Directions for this task —
Your answer should consist of the lines in the listing that hold "trend".

+++ Provided records +++

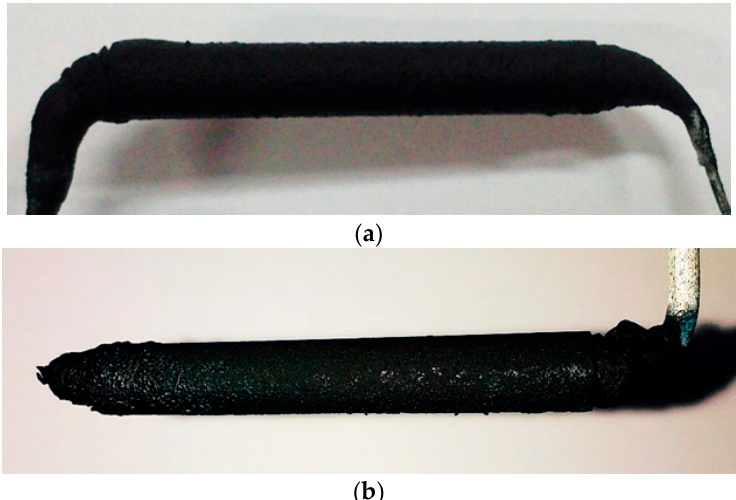
Figure 12. Coating of the diffusion layer: ( a ) the diffusion layer coated manually; ( b ) the diffusion layer coated by self-made device.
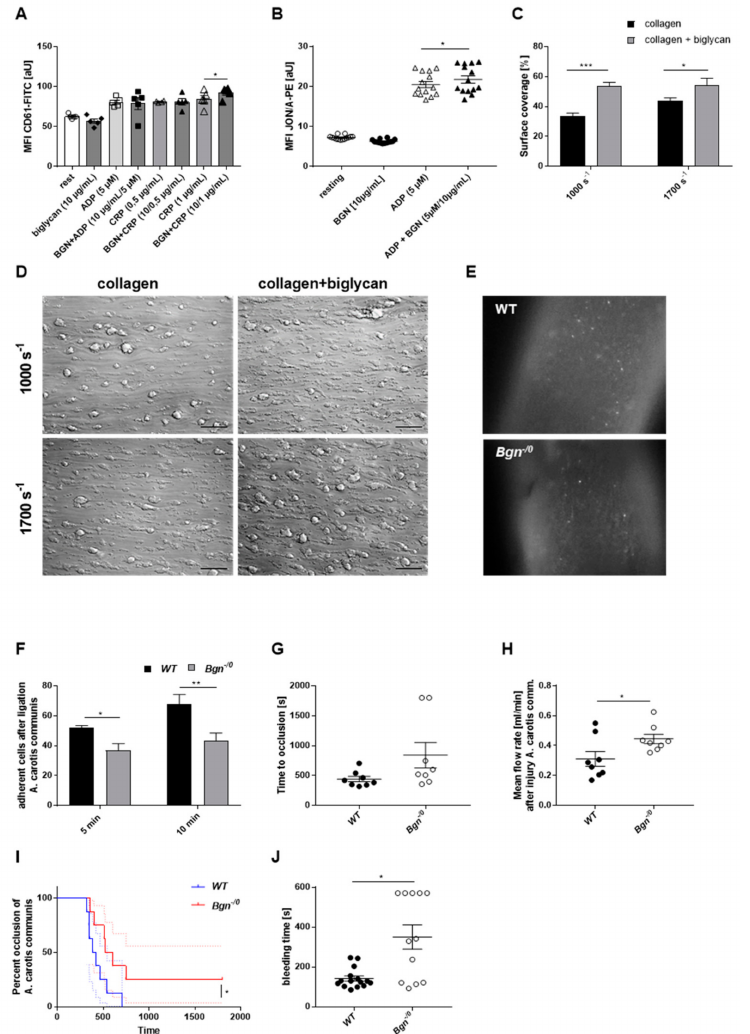
Figure 4. The presence of biglycan induced elevated murine platelet activation and thrombus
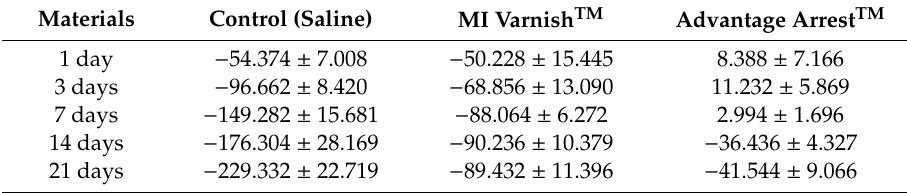
20–40 µ m after several treatment durations with the three tested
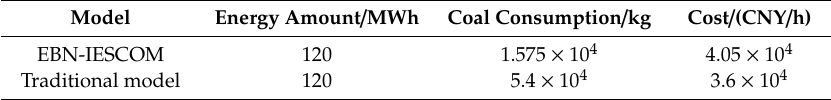
Table 9. Simulation results of energy consumption and cost in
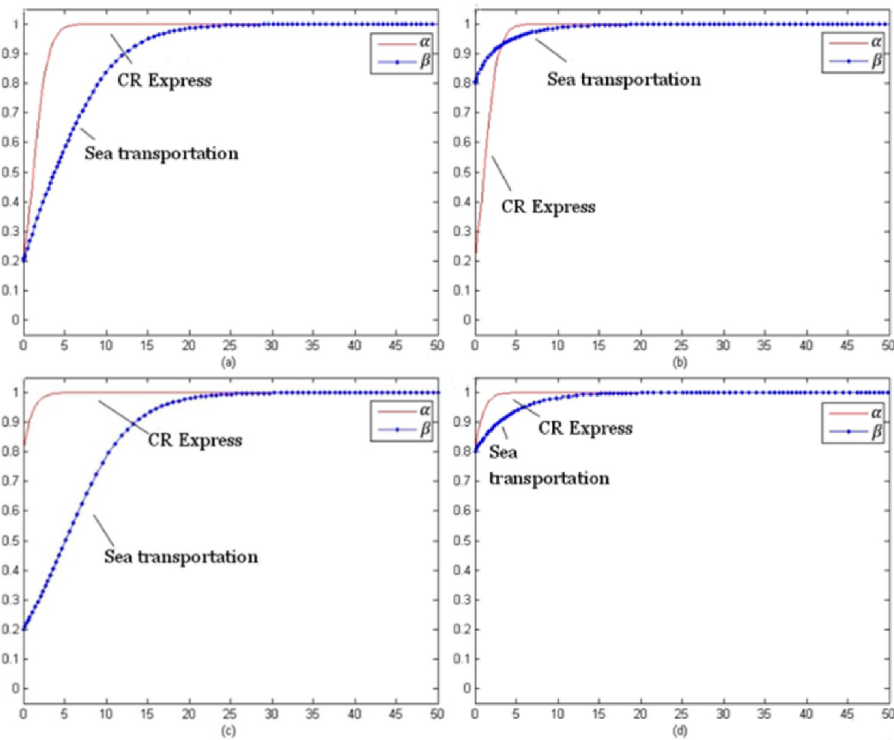
Fig 9. Game evolution trend of fruit transportation competition (without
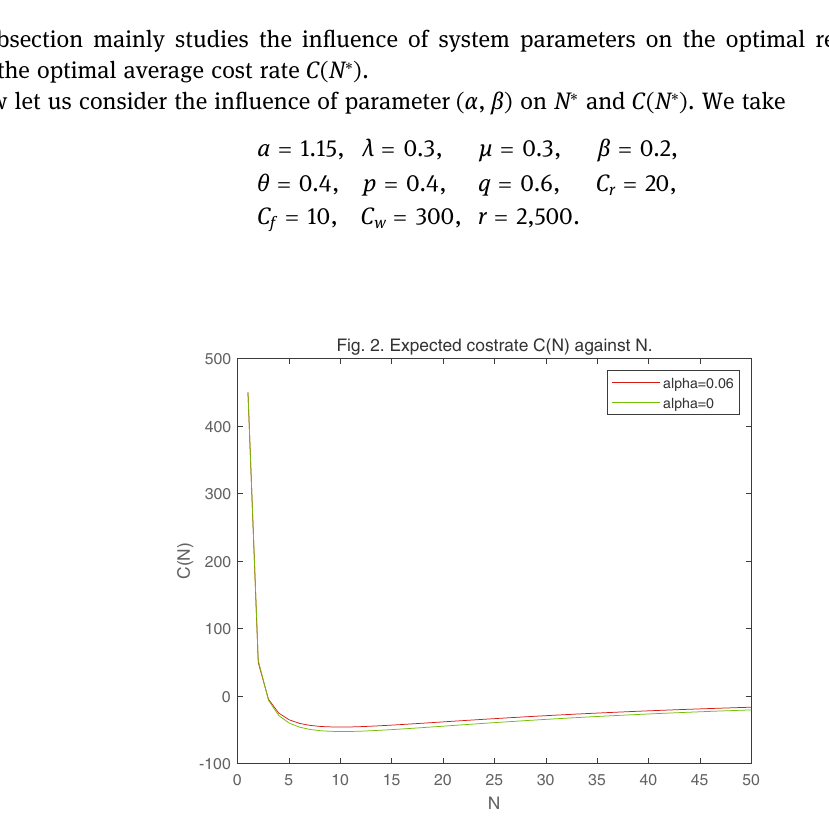
Figure 1: Change trend of ( ) C N with the number of failures N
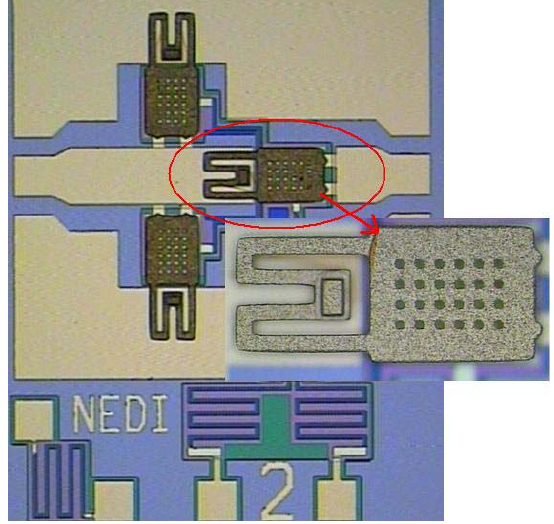
Figure 6. Microphotograph image of the fabricated series-shunt switch.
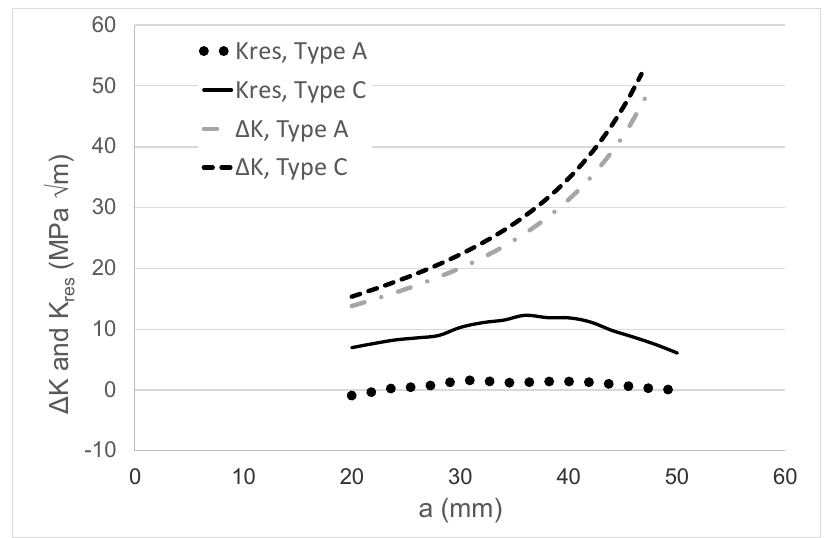
Figure 11. The relationship between the residual stress intensity factors and the crack length ( a ) as determined in [76] for the Type A and Type C specimens.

+++

Answer to this problem —
Fig 9. Game evolution trend of fruit transportation competition (without
Figure 1: Change trend of ( ) C N with the number of failures N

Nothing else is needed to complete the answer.